Law firms avail themselves of a secure source of funds that provides not only for future case development costs, but also for the recovery of monies already advanced on behalf of their clients. In the typical credit facility agreement, participating firms will be able to recover up to 100% of the amount of their case development costs in immediately available cash. The typical program produces many benefits for participating firms, including:
- No principal payment until the underlying case is resolved. The firm is not required to make any principal payments until a case is resolved. Traditional banks require periodic repayment of principal balances.
- Payments can be tied to a firm’s cash flow. Most facilities require only interest payments each month, principal payments are only required when the firm receives income.

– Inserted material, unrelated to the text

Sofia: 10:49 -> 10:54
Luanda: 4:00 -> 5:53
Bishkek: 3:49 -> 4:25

- No interest expense to the firm on cases that are won or settled successfully. Most states provide a mechanism by which attorneys are permitted to recover the costs of litigation when a case is brought to its conclusion. In addition to the costs of depositions, expert witnesses, demonstrative evidence, and the like, interest expense paid to third parties can generally be treated as a cost of litigation. Each state has its own ethics rules and opinions, with which participating law firms must comply.
- Larger lines of credit are available. Banks are typically reluctant to lend large sums of money to firms engaged in contingent litigation. As a result, bank lines are generally insufficient to cover the majority of a firm’s inventory of case development costs.

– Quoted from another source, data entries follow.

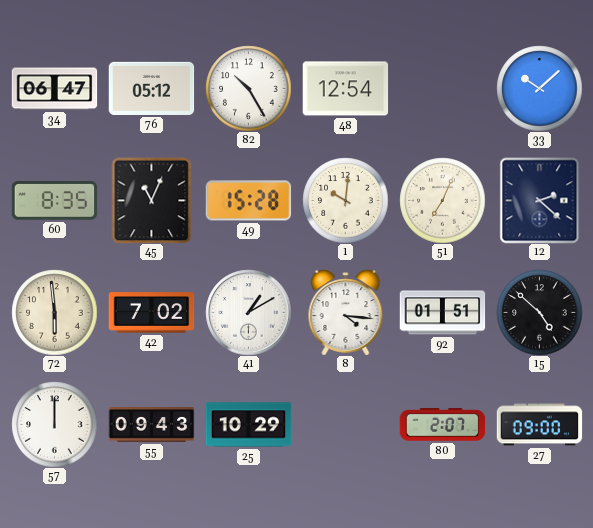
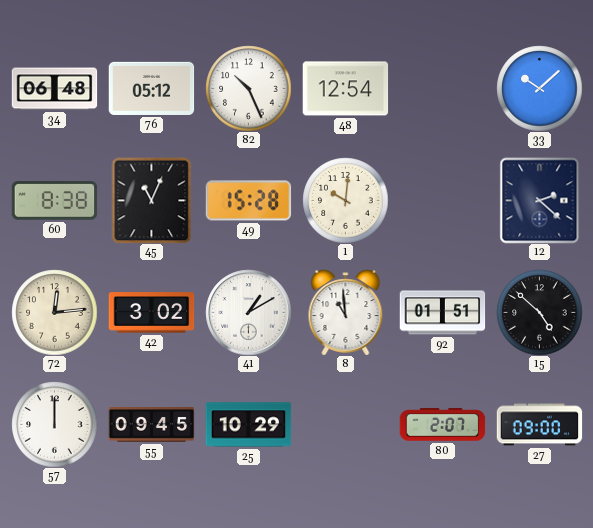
34: 06:47 -> 06:48
82: 10:25 -> 10:26
60: 8:35 -> 8:38
51: 7:04 -> none
72: 5:59 -> 12:14
42: 7:02 -> 3:02
8: 4:16 -> 10:59
55: 09:43 -> 09:45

- Reduced risk. Traditional banks are often indifferent to the cash flow requirements of a trial lawyer when a line of credit expires. Most providers have designed their programs to insure that attorneys have sufficient time to bring cases to a successful conclusion.
- Eliminate Phantom Tax. Since advances on case expenditures are generally not deductible the capital that is invested in case development can show up as income to the firm resulting in a tax payment on funds that are not realized or available to either the firm or its partners until the underlying cases are successfully resolved which may be years later.